I don't know them personally, but I can bet they were the ones who read Pride and Prejudice and identified with Elizabeth, the sharp-tongued and clever daughter of modest means who captured Darcy with her high-spirited independence, not the pale, mute, daughter Lady Catherine de Bourgh had in mind for him. These were the girls who were going to make their lives from their wits and their brains, not their looks, trust funds, and reproductive organs. Immensely desirable mates, they should have been able to find spouses whose needs would not require, overtly or covertly, that they quit their jobs. Gifted with capacities for refined scholarship, human healing, legal reasoning, and educated to use the capacities, they were the women for whom the constraints of the feminine mystique were the most unjust. The twentieth-century feminist movement was the beginning, opening up the public world of work to women but leaving the family untouched. The Opt Out Revolution may be in reality only a leveling off, but in this context it is the end of the beginning.
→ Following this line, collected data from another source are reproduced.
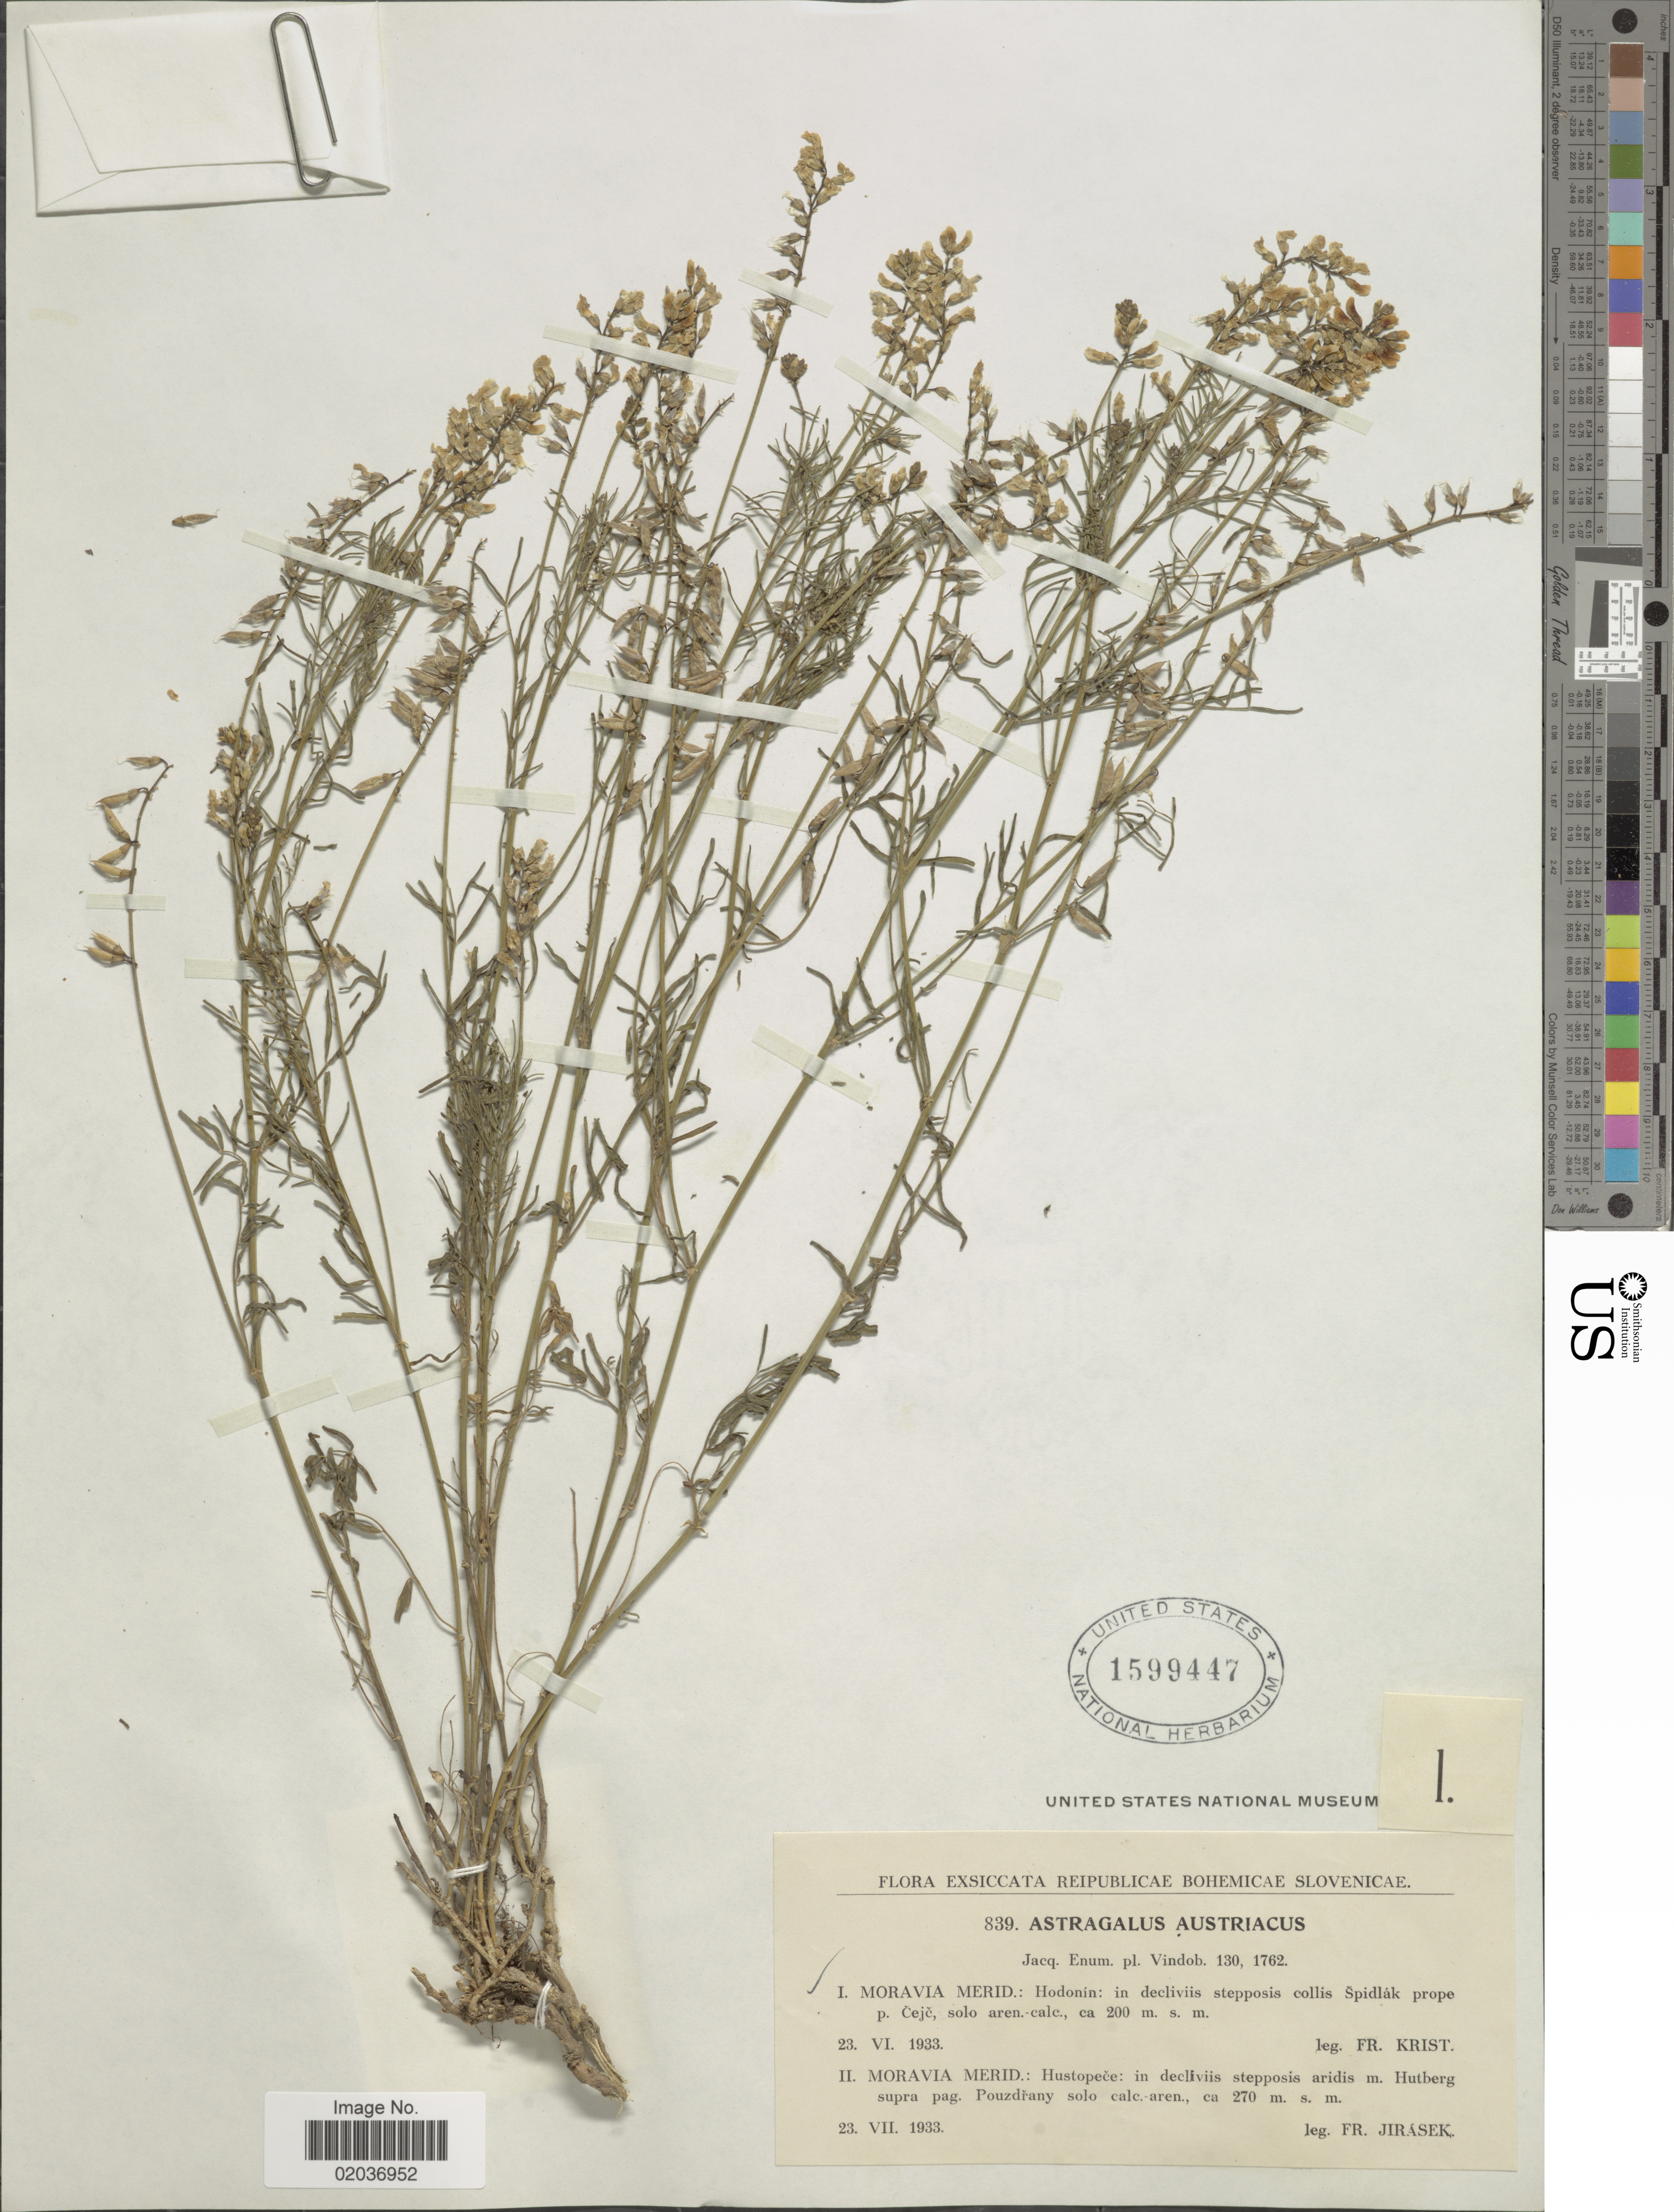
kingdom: Plantae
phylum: Tracheophyta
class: Magnoliopsida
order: Fabales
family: Fabaceae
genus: Astragalus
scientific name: Astragalus austriacus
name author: Jacq.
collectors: Krist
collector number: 839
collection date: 1933-06-23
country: Czechia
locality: Reipublicae Bohemicae Slovenicae. Moravia Merid.: Hodonín: Spidlák prope p. Cejc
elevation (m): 200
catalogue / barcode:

Deafened by choice, here's the moral analysis these women never heard: The family--with its repetitious, socially invisible, physical tasks--is a necessary part of life and has obvious emotional and immediate rewards, but it allows fewer opportunities for full human flourishing than public spheres like the market or the government. This less flourishing sphere is not the natural or moral responsibility only of women. Therefore, assigning it to women is unjust. Women assigning it to themselves is equally unjust.

The choice is a false one, based on the realities of a half-revolutionized society. Once we recognize that, we can admit that the tools feminism offered women to escape the dilemma have failed. This book is an effort to try a different approach. It is time for a new radicalism. Fortunately, the roots are sound.